- **Aim of the task**:
If a line in the listing includes the word "wrist", copy it out.

- **Material for the task**:

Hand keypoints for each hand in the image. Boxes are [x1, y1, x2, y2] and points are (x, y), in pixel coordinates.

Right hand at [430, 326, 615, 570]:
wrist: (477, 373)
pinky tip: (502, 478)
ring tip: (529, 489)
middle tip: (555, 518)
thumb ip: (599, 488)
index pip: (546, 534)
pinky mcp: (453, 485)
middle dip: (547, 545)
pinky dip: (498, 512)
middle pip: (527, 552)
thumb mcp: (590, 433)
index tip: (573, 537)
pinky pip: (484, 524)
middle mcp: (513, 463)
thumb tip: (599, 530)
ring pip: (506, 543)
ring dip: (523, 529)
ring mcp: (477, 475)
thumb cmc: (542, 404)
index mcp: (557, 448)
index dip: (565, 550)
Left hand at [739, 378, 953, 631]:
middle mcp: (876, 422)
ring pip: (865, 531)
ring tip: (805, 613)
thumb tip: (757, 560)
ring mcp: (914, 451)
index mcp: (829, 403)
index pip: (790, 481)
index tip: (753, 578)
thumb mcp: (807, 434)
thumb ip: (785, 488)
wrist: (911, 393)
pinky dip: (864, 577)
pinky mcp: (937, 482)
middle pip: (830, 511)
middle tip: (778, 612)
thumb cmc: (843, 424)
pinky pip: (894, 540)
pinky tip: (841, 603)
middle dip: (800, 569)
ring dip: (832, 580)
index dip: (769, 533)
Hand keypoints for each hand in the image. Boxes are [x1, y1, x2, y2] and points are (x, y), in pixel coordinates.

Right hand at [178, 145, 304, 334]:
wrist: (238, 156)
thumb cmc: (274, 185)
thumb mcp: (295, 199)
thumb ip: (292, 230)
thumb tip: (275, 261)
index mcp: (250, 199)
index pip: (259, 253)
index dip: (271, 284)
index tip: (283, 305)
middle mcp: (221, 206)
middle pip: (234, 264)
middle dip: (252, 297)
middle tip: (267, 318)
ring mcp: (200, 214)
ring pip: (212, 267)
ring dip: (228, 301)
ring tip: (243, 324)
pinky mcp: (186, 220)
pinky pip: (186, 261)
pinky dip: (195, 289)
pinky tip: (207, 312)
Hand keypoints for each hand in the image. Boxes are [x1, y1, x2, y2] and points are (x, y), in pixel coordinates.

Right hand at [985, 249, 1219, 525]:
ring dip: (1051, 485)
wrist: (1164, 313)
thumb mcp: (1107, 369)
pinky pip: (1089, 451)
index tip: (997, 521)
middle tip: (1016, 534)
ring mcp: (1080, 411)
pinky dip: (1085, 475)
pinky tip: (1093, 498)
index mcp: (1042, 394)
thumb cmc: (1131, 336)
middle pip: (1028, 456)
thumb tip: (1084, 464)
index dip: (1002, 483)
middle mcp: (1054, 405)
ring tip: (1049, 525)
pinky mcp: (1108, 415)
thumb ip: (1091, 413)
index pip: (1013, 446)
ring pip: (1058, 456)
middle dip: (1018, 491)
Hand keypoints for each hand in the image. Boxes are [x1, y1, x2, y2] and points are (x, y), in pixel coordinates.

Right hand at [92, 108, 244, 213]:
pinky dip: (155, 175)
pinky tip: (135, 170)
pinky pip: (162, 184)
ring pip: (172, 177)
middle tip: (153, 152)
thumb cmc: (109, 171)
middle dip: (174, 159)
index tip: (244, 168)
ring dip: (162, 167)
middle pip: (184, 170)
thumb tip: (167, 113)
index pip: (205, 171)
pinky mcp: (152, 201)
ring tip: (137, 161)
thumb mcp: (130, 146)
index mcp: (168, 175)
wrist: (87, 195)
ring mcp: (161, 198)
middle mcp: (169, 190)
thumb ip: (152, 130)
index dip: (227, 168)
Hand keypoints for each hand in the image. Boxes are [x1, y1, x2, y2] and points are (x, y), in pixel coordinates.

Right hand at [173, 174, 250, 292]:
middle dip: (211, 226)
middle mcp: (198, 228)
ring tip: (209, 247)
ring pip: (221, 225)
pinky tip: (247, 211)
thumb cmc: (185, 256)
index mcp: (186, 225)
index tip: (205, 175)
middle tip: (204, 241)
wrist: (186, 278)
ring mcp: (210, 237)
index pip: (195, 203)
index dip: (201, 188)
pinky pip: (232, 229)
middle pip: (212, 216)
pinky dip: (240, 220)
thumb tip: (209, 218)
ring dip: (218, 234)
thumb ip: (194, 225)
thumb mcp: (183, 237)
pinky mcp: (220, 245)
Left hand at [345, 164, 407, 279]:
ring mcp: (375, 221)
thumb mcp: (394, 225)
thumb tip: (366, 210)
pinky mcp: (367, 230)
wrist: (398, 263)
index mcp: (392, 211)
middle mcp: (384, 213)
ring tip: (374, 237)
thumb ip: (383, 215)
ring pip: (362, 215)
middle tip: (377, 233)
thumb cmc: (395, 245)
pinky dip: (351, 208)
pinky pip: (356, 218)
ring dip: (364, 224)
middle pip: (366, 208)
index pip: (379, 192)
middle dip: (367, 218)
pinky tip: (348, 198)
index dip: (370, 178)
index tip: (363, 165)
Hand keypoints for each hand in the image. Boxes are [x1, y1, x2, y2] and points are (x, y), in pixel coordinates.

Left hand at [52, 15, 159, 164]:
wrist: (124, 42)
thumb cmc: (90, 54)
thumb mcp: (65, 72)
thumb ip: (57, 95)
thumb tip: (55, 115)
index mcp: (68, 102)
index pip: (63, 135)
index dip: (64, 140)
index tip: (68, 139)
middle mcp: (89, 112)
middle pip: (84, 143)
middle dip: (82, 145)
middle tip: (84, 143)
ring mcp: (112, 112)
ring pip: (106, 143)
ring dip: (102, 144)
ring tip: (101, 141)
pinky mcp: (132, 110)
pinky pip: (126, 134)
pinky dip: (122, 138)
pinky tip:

- **Solved exercise**:
wrist: (477, 373)
wrist: (911, 393)
wrist: (238, 156)
wrist: (1164, 313)
wrist: (87, 195)
wrist: (186, 278)
wrist: (398, 263)
wrist: (124, 42)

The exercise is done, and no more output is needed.